TOUTE sa vie, Kobe Bryant aura eu un objectif. « Les gens ne comprennent pas à quel point je suis obsédé par l’idée de gagner », disait-il en 2013 lors d’un entretien en public. « Black Mamba », l’un de ses nombreux surnoms, parlait du terrain, mais son esprit de compétiteur ne s’est pas arrêté aux trophées. Côté salaire, après avoir partagé l’affiche durant huit saisons avec Shaquille O’Neal sous le maillot des Lakers et accepté de toucher moins qu’ailleurs, il a ensuite réclamé son dû. Il a ainsi enchaîné huit saisons à plus de 20 millions de dollars annuels, dont les trois dernières pourtant marquées par une série de blessures sérieuses et des performances en déclin. Au total, 323 millions de dollars amassés en 20 saisons, le deuxième plus gros pactole de l’histoire de la NBA, derrière Kevin Garnett (334).
Affaire de viol
Hors du terrain, le scoreur insatiable a fait mieux encore, avec environ 356 millions de dollars de contrats publicitaires et partenariats durant sa carrière de joueur (jusqu’en 2016), selon le magazine Forbes.
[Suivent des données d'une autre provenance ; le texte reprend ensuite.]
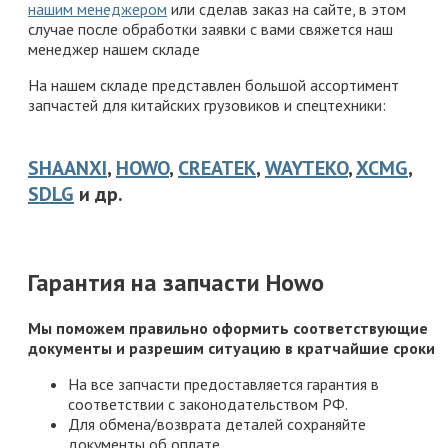
нашим менеджером
или сделав заказ на сайте, в этом
случае после обработки заявки с вами свяжется наш
менеджер нашем складе
На нашем складе представлен большой ассортимент
запчастей для китайских грузовиков и спецтехники:
SHAANXI
,
HOWO
,
CREATEK
,
WAYTEKO
,
XCMG
,
SDLG
и др.
Гарантия на запчасти Howo
Мы поможем правильно оформить соответствующие
документы и разрешим ситуацию в кратчайшие сроки
На все запчасти предоставляется гарантия в
соответствии с законодательством РФ.
Для обмена/возврата деталей сохраняйте
документы об оплате.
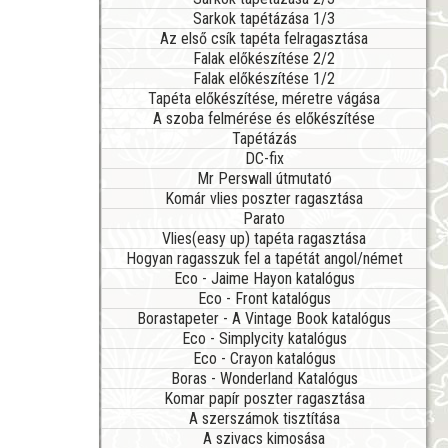
Sarkok tapétázása 1/3
Az első csík tapéta felragasztása
Falak előkészítése 2/2
Falak előkészítése 1/2
Tapéta előkészítése, méretre vágása
A szoba felmérése és előkészítése
Tapétázás
DC-fix
Mr Perswall útmutató
Komár vlies poszter ragasztása
Parato
Vlies(easy up) tapéta ragasztása
Hogyan ragasszuk fel a tapétát angol/német
Eco - Jaime Hayon katalógus
Eco - Front katalógus
Borastapeter - A Vintage Book katalógus
Eco - Simplycity katalógus
Eco - Crayon katalógus
Boras - Wonderland Katalógus
Komar papír poszter ragasztása
A szerszámok tisztítása
A szivacs kimosása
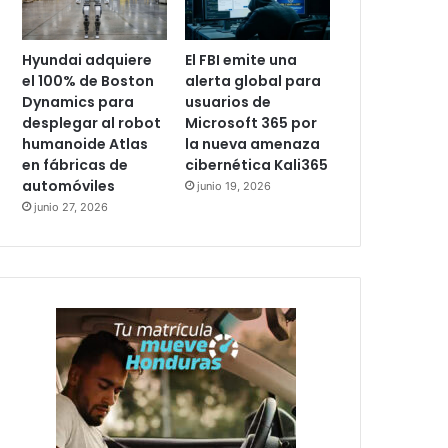
Hyundai adquiere
El FBI emite una
el 100% de Boston
alerta global para
Dynamics para
usuarios de
desplegar al robot
Microsoft 365 por
humanoide Atlas
la nueva amenaza
en fábricas de
cibernética Kali365
automóviles
junio 19, 2026
junio 27, 2026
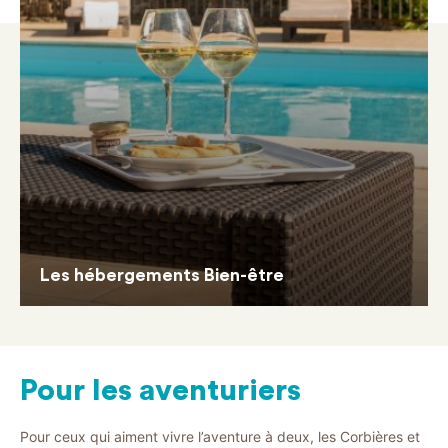
Les hébergements Bien-être
Pour les aventuriers
Pour ceux qui aiment vivre l’aventure à deux, les Corbières et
Au centre de cette plateforme idéalement positionnée à Los Angeles, capitale mondiale du divertissement, l’équipementier Nike, avec lequel il s’est engagé en 2003, après une aventure avortée avec Adidas. La marque à la virgule lui versait encore 16 millions de dollars l’an dernier, selon Forbes, soit plus que tout joueur actif, à l’exception de LeBron James et Kevin Durant. La collaboration avait pourtant mal démarré, car quelques jours seulement après la signature du premier contrat, Kobe Bryant était arrêté dans le Colorado pour le viol présumé d’une employée de l’hôtel dans lequel il séjournait.
L’affaire n’ira finalement pas au procès, la victime présumée ayant refusé de témoigner à l’audience, mais la réputation du numéro 8 des Lakers allait en être durablement ternie.
La chaîne de restauration rapide McDonald’s, l’un de ses sponsors, coupera les ponts définitivement, de même que Nutella. Si le Californien d’adoption signe d’autres partenariats plus tard, notamment avec la compagnie aérienne Turkish Airlines ou le fabricant d’ordinateurs Lenovo, son image ne se remettra jamais complètement de cette sortie de route.
Nike, connu pour sa fidélité à ses athlètes, maintiendra pourtant sa confiance à Kobe Bryant et, à partir de la saison 2005-2006, sortira chaque année une nouvelle paire de chaussures à son nom. Mais aux États-Unis et en Occident, le joueur, pourtant largement considéré comme l’un des meilleurs de l’histoire de la NBA, ne succèdera jamais à Michael Jordan, référence absolue en matière de sport business.
Athlète investisseur
La faute à une personnalité individualiste et parfois distante, moins séduisante que celles d’un LeBron James ou même d’un Michael Jordan, pourtant capable de la même dureté mais avec une enveloppe de charmeur. Intéressé par les affaires, plus ouvert sur le monde que beaucoup d’autres sportifs américains car ayant vécu en France et en Italie, Kobe Bryant n’a pas attendu la fin de sa carrière sportive pour élargir ses horizons. Il a notamment été l’un des premiers à saisir le potentiel du marché chinois, dès le début des années 2000.
Grâce à de nombreuses visites, des spots publicitaires tournés spécifiquement pour ce marché, et plusieurs initiatives, notamment humanitaires, le natif de Philadelphie est devenu une légende en Chine. Ses maillots, ses chaussures, et les produits qu’il y promouvait s’y arrachent, lui assurant des revenus significatifs. Au-delà, le basketteur aux cinq titres NBA a été l’un des pionniers d’une nouvelle génération d’athlètes à se positionner en investisseur et plus seulement en véhicule publicitaire.
Il achètera ainsi, dès 2014, 10 % des parts du groupe de boissons énergétiques BodyArmor pour 6 millions de dollars. Quatre ans plus tard, ces mêmes parts seront valorisées 200 millions de dollars après l’entrée au capital de Coca-Cola. À travers sa société d’investissement, Bryant Stibel, Kobe Bryant avait aussi pris des participations dans la plateforme sportive The Players Tribune ou l’éditeur de jeux vidéos Epic Games. Il a également fait une incursion remarquée dans la production cinématographique, avec le court-métrage animé « Dear Basketball », écrit par lui, couronné par un Oscar en 2018.
La retraite sportive a donné à Kobe Bryant une image plus apaisée, le féroce compétiteur se muant en mentor au chevet d’autres joueurs. Avec un capital sympathie en nette augmentation et le désir affiché de rester impliqué positivement dans le monde du basket, Kobe Bryant était assuré de rester longtemps une figure de son sport et une cible privilégiée des annonceurs.